### Request
Take every line from the material that has the word "Modehuis" in it.

START Dataset records

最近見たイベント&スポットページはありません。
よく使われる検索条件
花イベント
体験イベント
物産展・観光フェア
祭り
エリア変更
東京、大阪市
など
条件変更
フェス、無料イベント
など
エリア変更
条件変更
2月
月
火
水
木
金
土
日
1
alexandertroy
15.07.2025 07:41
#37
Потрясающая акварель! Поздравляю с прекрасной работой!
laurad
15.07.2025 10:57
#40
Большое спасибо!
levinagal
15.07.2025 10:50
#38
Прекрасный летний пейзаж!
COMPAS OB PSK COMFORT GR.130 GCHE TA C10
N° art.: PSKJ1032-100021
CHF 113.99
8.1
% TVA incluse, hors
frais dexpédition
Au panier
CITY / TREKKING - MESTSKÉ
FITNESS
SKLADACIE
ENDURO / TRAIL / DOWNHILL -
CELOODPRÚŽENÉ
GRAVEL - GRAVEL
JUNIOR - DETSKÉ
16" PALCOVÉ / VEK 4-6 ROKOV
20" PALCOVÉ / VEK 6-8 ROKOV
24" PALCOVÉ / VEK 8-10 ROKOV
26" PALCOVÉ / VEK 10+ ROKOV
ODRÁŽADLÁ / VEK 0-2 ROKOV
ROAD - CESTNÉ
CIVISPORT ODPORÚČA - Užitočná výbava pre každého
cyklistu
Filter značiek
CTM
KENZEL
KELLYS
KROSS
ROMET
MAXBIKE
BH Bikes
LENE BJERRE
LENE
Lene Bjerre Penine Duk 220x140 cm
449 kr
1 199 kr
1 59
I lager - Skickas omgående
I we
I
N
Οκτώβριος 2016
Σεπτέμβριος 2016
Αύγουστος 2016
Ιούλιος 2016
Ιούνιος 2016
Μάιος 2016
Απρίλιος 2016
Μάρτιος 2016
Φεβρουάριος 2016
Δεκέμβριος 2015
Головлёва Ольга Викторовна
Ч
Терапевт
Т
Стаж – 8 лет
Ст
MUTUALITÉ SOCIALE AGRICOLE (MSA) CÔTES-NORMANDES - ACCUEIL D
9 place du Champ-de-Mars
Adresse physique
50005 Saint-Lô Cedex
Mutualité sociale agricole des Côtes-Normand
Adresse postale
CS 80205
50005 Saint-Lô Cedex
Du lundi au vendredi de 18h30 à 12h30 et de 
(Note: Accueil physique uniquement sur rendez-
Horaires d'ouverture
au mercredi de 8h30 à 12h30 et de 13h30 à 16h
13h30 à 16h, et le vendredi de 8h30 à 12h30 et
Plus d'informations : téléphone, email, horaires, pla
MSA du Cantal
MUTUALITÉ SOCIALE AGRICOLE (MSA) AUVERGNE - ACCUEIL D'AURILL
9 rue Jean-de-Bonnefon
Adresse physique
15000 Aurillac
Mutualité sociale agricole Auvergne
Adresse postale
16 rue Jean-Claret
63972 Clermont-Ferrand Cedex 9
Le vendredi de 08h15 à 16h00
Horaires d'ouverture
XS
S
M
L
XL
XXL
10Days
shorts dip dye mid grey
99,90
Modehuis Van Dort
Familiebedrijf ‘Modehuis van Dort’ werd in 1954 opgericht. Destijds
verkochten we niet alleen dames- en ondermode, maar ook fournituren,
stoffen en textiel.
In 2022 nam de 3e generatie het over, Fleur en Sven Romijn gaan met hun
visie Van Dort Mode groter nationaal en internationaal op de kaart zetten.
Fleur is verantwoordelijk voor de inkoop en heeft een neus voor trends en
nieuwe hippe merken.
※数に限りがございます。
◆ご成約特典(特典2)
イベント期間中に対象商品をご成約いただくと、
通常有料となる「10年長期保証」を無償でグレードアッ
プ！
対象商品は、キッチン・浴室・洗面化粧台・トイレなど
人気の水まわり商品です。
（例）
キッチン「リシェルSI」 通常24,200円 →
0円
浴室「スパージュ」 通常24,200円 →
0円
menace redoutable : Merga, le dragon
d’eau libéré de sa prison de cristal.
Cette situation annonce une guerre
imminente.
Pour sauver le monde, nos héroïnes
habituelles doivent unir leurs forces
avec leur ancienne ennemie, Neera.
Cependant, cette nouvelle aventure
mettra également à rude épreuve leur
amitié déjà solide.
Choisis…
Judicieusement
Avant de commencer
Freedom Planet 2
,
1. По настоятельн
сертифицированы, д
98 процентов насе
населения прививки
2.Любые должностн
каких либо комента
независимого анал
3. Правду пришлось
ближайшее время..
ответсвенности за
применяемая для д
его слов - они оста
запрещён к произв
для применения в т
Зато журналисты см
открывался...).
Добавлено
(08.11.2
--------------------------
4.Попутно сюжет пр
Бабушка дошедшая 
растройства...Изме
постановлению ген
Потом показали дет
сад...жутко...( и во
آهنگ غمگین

END Dataset records

### Output of the exercise
Modehuis Van Dort
Familiebedrijf ‘Modehuis van Dort’ werd in 1954 opgericht. Destijds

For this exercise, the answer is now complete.